## Directions
Lines with the string "KiCad" in the data below: report how many there are, and write nothing but the number.

(Working data)

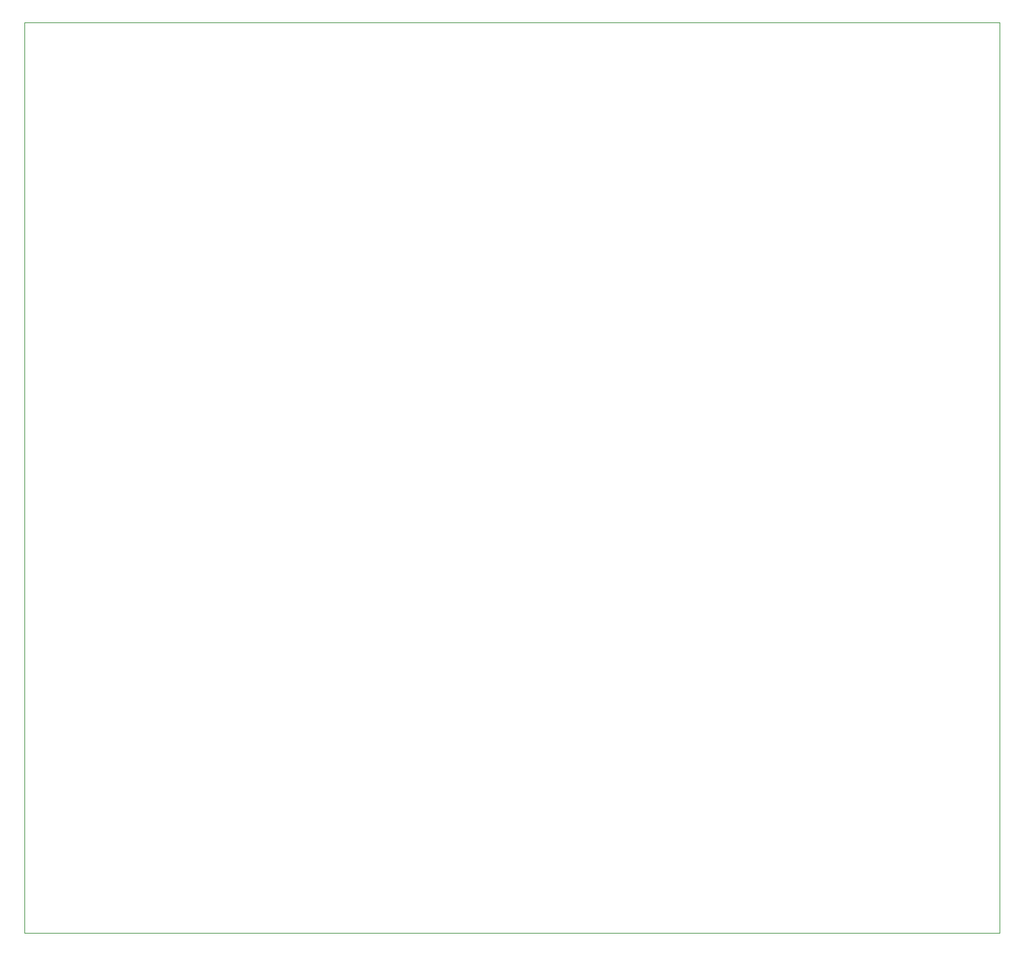
<source format=gbr>
G04 #@! TF.GenerationSoftware,KiCad,Pcbnew,(6.0.4-0)*
G04 #@! TF.CreationDate,2024-04-01T10:42:15+11:00*
G04 #@! TF.ProjectId,EDUC-8 PSU,45445543-2d38-4205-9053-552e6b696361,rev?*
G04 #@! TF.SameCoordinates,Original*
G04 #@! TF.FileFunction,Profile,NP*
%FSLAX46Y46*%
G04 Gerber Fmt 4.6, Leading zero omitted, Abs format (unit mm)*
G04 Created by KiCad (PCBNEW (6.0.4-0)) date 2024-04-01 10:42:15*
%MOMM*%
%LPD*%
G01*
G04 APERTURE LIST*
G04 #@! TA.AperFunction,Profile*
%ADD10C,0.050000*%
G04 #@! TD*
G04 APERTURE END LIST*
D10*
X48760000Y-148660000D02*
X48760000Y-31820000D01*
X173760000Y-148660000D02*
X48760000Y-148660000D01*
X48760000Y-31820000D02*
X173760000Y-31820000D01*
X173760000Y-31820000D02*
X173760000Y-148660000D01*
M02*

</source>
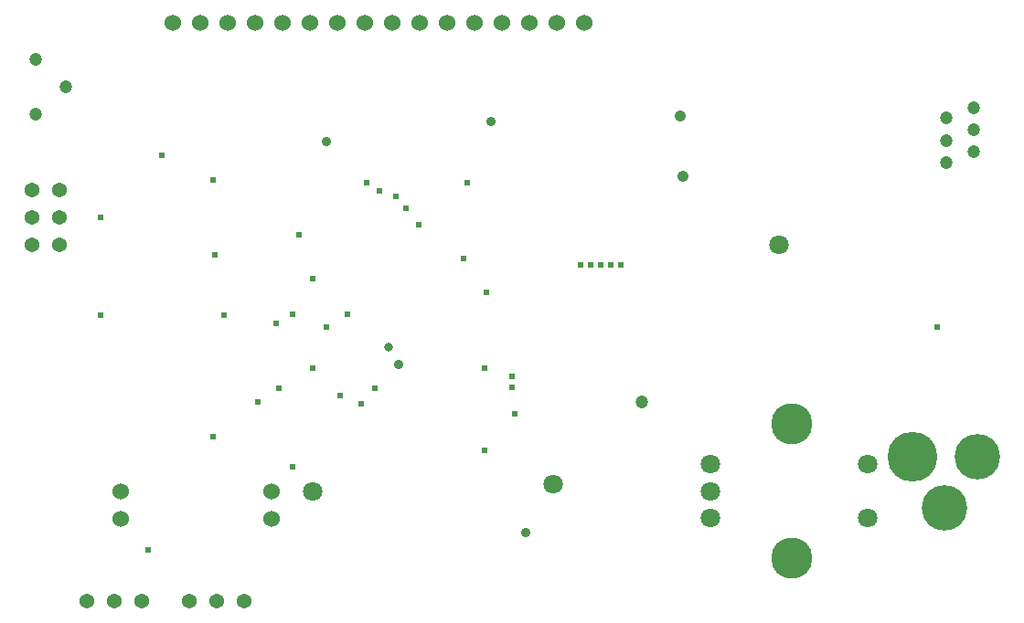
<source format=gbr>
G04 EAGLE Gerber RS-274X export*
G75*
%MOMM*%
%FSLAX34Y34*%
%LPD*%
%INEAGLE Copper Layer 2*%
%IPPOS*%
%AMOC8*
5,1,8,0,0,1.08239X$1,22.5*%
G01*
%ADD10C,3.816000*%
%ADD11C,1.800000*%
%ADD12C,1.524000*%
%ADD13C,1.200000*%
%ADD14C,1.371600*%
%ADD15C,4.616000*%
%ADD16C,4.216000*%
%ADD17C,0.609600*%
%ADD18C,0.904800*%
%ADD19C,0.804800*%
%ADD20C,1.050000*%


D10*
X748100Y89900D03*
X748100Y214900D03*
D11*
X673100Y177400D03*
X673100Y152400D03*
X673100Y127400D03*
X818100Y127400D03*
X818100Y177400D03*
D12*
X175300Y586800D03*
X200700Y586800D03*
X226100Y586800D03*
X251500Y586800D03*
X276900Y586800D03*
X302300Y586800D03*
X327700Y586800D03*
X353100Y586800D03*
X378500Y586800D03*
X403900Y586800D03*
X429300Y586800D03*
X454700Y586800D03*
X480100Y586800D03*
X505500Y586800D03*
X530900Y586800D03*
X556300Y586800D03*
D13*
X916800Y508000D03*
X891400Y498000D03*
X916800Y487600D03*
X891400Y477600D03*
X916800Y467200D03*
X891400Y457200D03*
D14*
X44450Y381000D03*
X69850Y381000D03*
X44450Y406400D03*
X69850Y406400D03*
X44450Y431800D03*
X69850Y431800D03*
D13*
X47700Y552450D03*
X47700Y501650D03*
X76200Y527050D03*
D15*
X859950Y184150D03*
D16*
X919950Y184150D03*
X889950Y137150D03*
D12*
X266700Y127000D03*
X266700Y152400D03*
X127000Y127000D03*
X127000Y152400D03*
D14*
X146050Y50800D03*
X120650Y50800D03*
X95250Y50800D03*
X241300Y50800D03*
X215900Y50800D03*
X190500Y50800D03*
D17*
X882650Y304800D03*
X444500Y368300D03*
X447650Y438400D03*
X212471Y441071D03*
X292227Y390398D03*
X270764Y307848D03*
D18*
X469900Y495300D03*
D19*
X374650Y285750D03*
D17*
X214186Y371729D03*
D20*
X647700Y444500D03*
X644500Y499660D03*
D18*
X383731Y269939D03*
X501650Y114300D03*
D11*
X527050Y158750D03*
D18*
X317500Y476250D03*
D13*
X609600Y234950D03*
D11*
X304800Y152400D03*
D17*
X488950Y248857D03*
X361950Y247650D03*
X273050Y247650D03*
X304800Y266700D03*
X488950Y258636D03*
X349250Y233236D03*
X285750Y316103D03*
X336550Y316103D03*
X222250Y315786D03*
X107950Y315786D03*
X107950Y406400D03*
X330200Y241300D03*
X212471Y203200D03*
X304800Y349250D03*
X571500Y361950D03*
X491871Y223965D03*
X580771Y361950D03*
X381254Y425450D03*
X390906Y414401D03*
X354203Y438150D03*
X366395Y430530D03*
X402590Y399415D03*
X590042Y361950D03*
X165100Y463550D03*
X463550Y190500D03*
X463550Y266700D03*
X465544Y336550D03*
X317500Y304800D03*
X254000Y234950D03*
D11*
X736600Y381000D03*
D17*
X552450Y361950D03*
X285750Y175070D03*
X562356Y362077D03*
X152400Y98171D03*
M02*

</source>
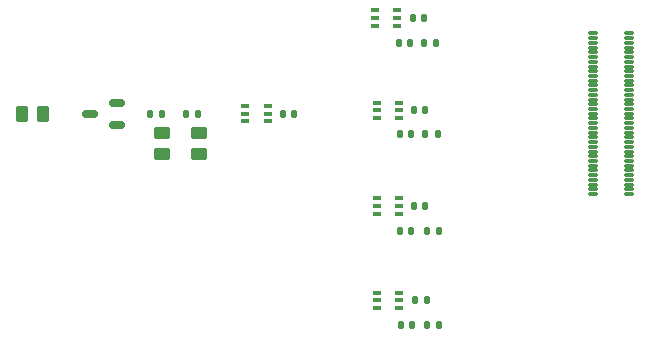
<source format=gbr>
%TF.GenerationSoftware,KiCad,Pcbnew,(7.0.0)*%
%TF.CreationDate,2023-12-14T15:04:28-05:00*%
%TF.ProjectId,singal-path-test-board,73696e67-616c-42d7-9061-74682d746573,rev?*%
%TF.SameCoordinates,Original*%
%TF.FileFunction,Paste,Top*%
%TF.FilePolarity,Positive*%
%FSLAX46Y46*%
G04 Gerber Fmt 4.6, Leading zero omitted, Abs format (unit mm)*
G04 Created by KiCad (PCBNEW (7.0.0)) date 2023-12-14 15:04:28*
%MOMM*%
%LPD*%
G01*
G04 APERTURE LIST*
G04 Aperture macros list*
%AMRoundRect*
0 Rectangle with rounded corners*
0 $1 Rounding radius*
0 $2 $3 $4 $5 $6 $7 $8 $9 X,Y pos of 4 corners*
0 Add a 4 corners polygon primitive as box body*
4,1,4,$2,$3,$4,$5,$6,$7,$8,$9,$2,$3,0*
0 Add four circle primitives for the rounded corners*
1,1,$1+$1,$2,$3*
1,1,$1+$1,$4,$5*
1,1,$1+$1,$6,$7*
1,1,$1+$1,$8,$9*
0 Add four rect primitives between the rounded corners*
20,1,$1+$1,$2,$3,$4,$5,0*
20,1,$1+$1,$4,$5,$6,$7,0*
20,1,$1+$1,$6,$7,$8,$9,0*
20,1,$1+$1,$8,$9,$2,$3,0*%
G04 Aperture macros list end*
%ADD10R,0.650000X0.400000*%
%ADD11RoundRect,0.135000X-0.135000X-0.185000X0.135000X-0.185000X0.135000X0.185000X-0.135000X0.185000X0*%
%ADD12RoundRect,0.250000X-0.450000X0.262500X-0.450000X-0.262500X0.450000X-0.262500X0.450000X0.262500X0*%
%ADD13RoundRect,0.250000X-0.262500X-0.450000X0.262500X-0.450000X0.262500X0.450000X-0.262500X0.450000X0*%
%ADD14RoundRect,0.010000X-0.340000X0.090000X-0.340000X-0.090000X0.340000X-0.090000X0.340000X0.090000X0*%
%ADD15RoundRect,0.150000X0.512500X0.150000X-0.512500X0.150000X-0.512500X-0.150000X0.512500X-0.150000X0*%
%ADD16RoundRect,0.140000X-0.140000X-0.170000X0.140000X-0.170000X0.140000X0.170000X-0.140000X0.170000X0*%
G04 APERTURE END LIST*
D10*
%TO.C,U5*%
X128149999Y-125149999D03*
X128149999Y-125799999D03*
X128149999Y-126449999D03*
X130049999Y-126449999D03*
X130049999Y-125799999D03*
X130049999Y-125149999D03*
%TD*%
%TO.C,U4*%
X128149999Y-109049999D03*
X128149999Y-109699999D03*
X128149999Y-110349999D03*
X130049999Y-110349999D03*
X130049999Y-109699999D03*
X130049999Y-109049999D03*
%TD*%
%TO.C,U3*%
X128149999Y-117149999D03*
X128149999Y-117799999D03*
X128149999Y-118449999D03*
X130049999Y-118449999D03*
X130049999Y-117799999D03*
X130049999Y-117149999D03*
%TD*%
%TO.C,U2*%
X127999999Y-101249999D03*
X127999999Y-101899999D03*
X127999999Y-102549999D03*
X129899999Y-102549999D03*
X129899999Y-101899999D03*
X129899999Y-101249999D03*
%TD*%
%TO.C,U1*%
X117049999Y-109349999D03*
X117049999Y-109999999D03*
X117049999Y-110649999D03*
X118949999Y-110649999D03*
X118949999Y-109999999D03*
X118949999Y-109349999D03*
%TD*%
D11*
%TO.C,R9*%
X132390000Y-127900000D03*
X133410000Y-127900000D03*
%TD*%
%TO.C,R8*%
X133310000Y-111700000D03*
X132290000Y-111700000D03*
%TD*%
%TO.C,R7*%
X132390000Y-119900000D03*
X133410000Y-119900000D03*
%TD*%
%TO.C,R6*%
X132190000Y-104000000D03*
X133210000Y-104000000D03*
%TD*%
D12*
%TO.C,R5*%
X110000000Y-113412500D03*
X110000000Y-111587500D03*
%TD*%
%TO.C,R4*%
X113100000Y-111587500D03*
X113100000Y-113412500D03*
%TD*%
D13*
%TO.C,R3*%
X98087500Y-110000000D03*
X99912500Y-110000000D03*
%TD*%
D11*
%TO.C,R2*%
X109000000Y-110000000D03*
X110020000Y-110000000D03*
%TD*%
%TO.C,R1*%
X112000000Y-110000000D03*
X113020000Y-110000000D03*
%TD*%
D14*
%TO.C,J2*%
X149540000Y-103200000D03*
X146460000Y-103200000D03*
X149540000Y-103600000D03*
X146460000Y-103600000D03*
X149540000Y-104000000D03*
X146460000Y-104000000D03*
X149540000Y-104400000D03*
X146460000Y-104400000D03*
X149540000Y-104800000D03*
X146460000Y-104800000D03*
X149540000Y-105200000D03*
X146460000Y-105200000D03*
X149540000Y-105600000D03*
X146460000Y-105600000D03*
X149540000Y-106000000D03*
X146460000Y-106000000D03*
X149540000Y-106400000D03*
X146460000Y-106400000D03*
X149540000Y-106800000D03*
X146460000Y-106800000D03*
X149540000Y-107200000D03*
X146460000Y-107200000D03*
X149540000Y-107600000D03*
X146460000Y-107600000D03*
X149540000Y-108000000D03*
X146460000Y-108000000D03*
X149540000Y-108400000D03*
X146460000Y-108400000D03*
X149540000Y-108800000D03*
X146460000Y-108800000D03*
X149540000Y-109200000D03*
X146460000Y-109200000D03*
X149540000Y-109600000D03*
X146460000Y-109600000D03*
X149540000Y-110000000D03*
X146460000Y-110000000D03*
X149540000Y-110400000D03*
X146460000Y-110400000D03*
X149540000Y-110800000D03*
X146460000Y-110800000D03*
X149540000Y-111200000D03*
X146460000Y-111200000D03*
X149540000Y-111600000D03*
X146460000Y-111600000D03*
X149540000Y-112000000D03*
X146460000Y-112000000D03*
X149540000Y-112400000D03*
X146460000Y-112400000D03*
X149540000Y-112800000D03*
X146460000Y-112800000D03*
X149540000Y-113200000D03*
X146460000Y-113200000D03*
X149540000Y-113600000D03*
X146460000Y-113600000D03*
X149540000Y-114000000D03*
X146460000Y-114000000D03*
X149540000Y-114400000D03*
X146460000Y-114400000D03*
X149540000Y-114800000D03*
X146460000Y-114800000D03*
X149540000Y-115200000D03*
X146460000Y-115200000D03*
X149540000Y-115600000D03*
X146460000Y-115600000D03*
X149540000Y-116000000D03*
X146460000Y-116000000D03*
X149540000Y-116400000D03*
X146460000Y-116400000D03*
X149540000Y-116800000D03*
X146460000Y-116800000D03*
%TD*%
D15*
%TO.C,D1*%
X103862500Y-110000000D03*
X106137500Y-109050000D03*
X106137500Y-110950000D03*
%TD*%
D16*
%TO.C,C9*%
X130200000Y-127900000D03*
X131160000Y-127900000D03*
%TD*%
%TO.C,C8*%
X130120000Y-111700000D03*
X131080000Y-111700000D03*
%TD*%
%TO.C,C7*%
X131420000Y-125800000D03*
X132380000Y-125800000D03*
%TD*%
%TO.C,C6*%
X132280000Y-109700000D03*
X131320000Y-109700000D03*
%TD*%
%TO.C,C5*%
X130120000Y-119900000D03*
X131080000Y-119900000D03*
%TD*%
%TO.C,C4*%
X130020000Y-104000000D03*
X130980000Y-104000000D03*
%TD*%
%TO.C,C3*%
X131320000Y-117800000D03*
X132280000Y-117800000D03*
%TD*%
%TO.C,C2*%
X131220000Y-101900000D03*
X132180000Y-101900000D03*
%TD*%
%TO.C,C1*%
X120220000Y-110000000D03*
X121180000Y-110000000D03*
%TD*%
M02*

</source>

(End Working data)

## Exercise answer
4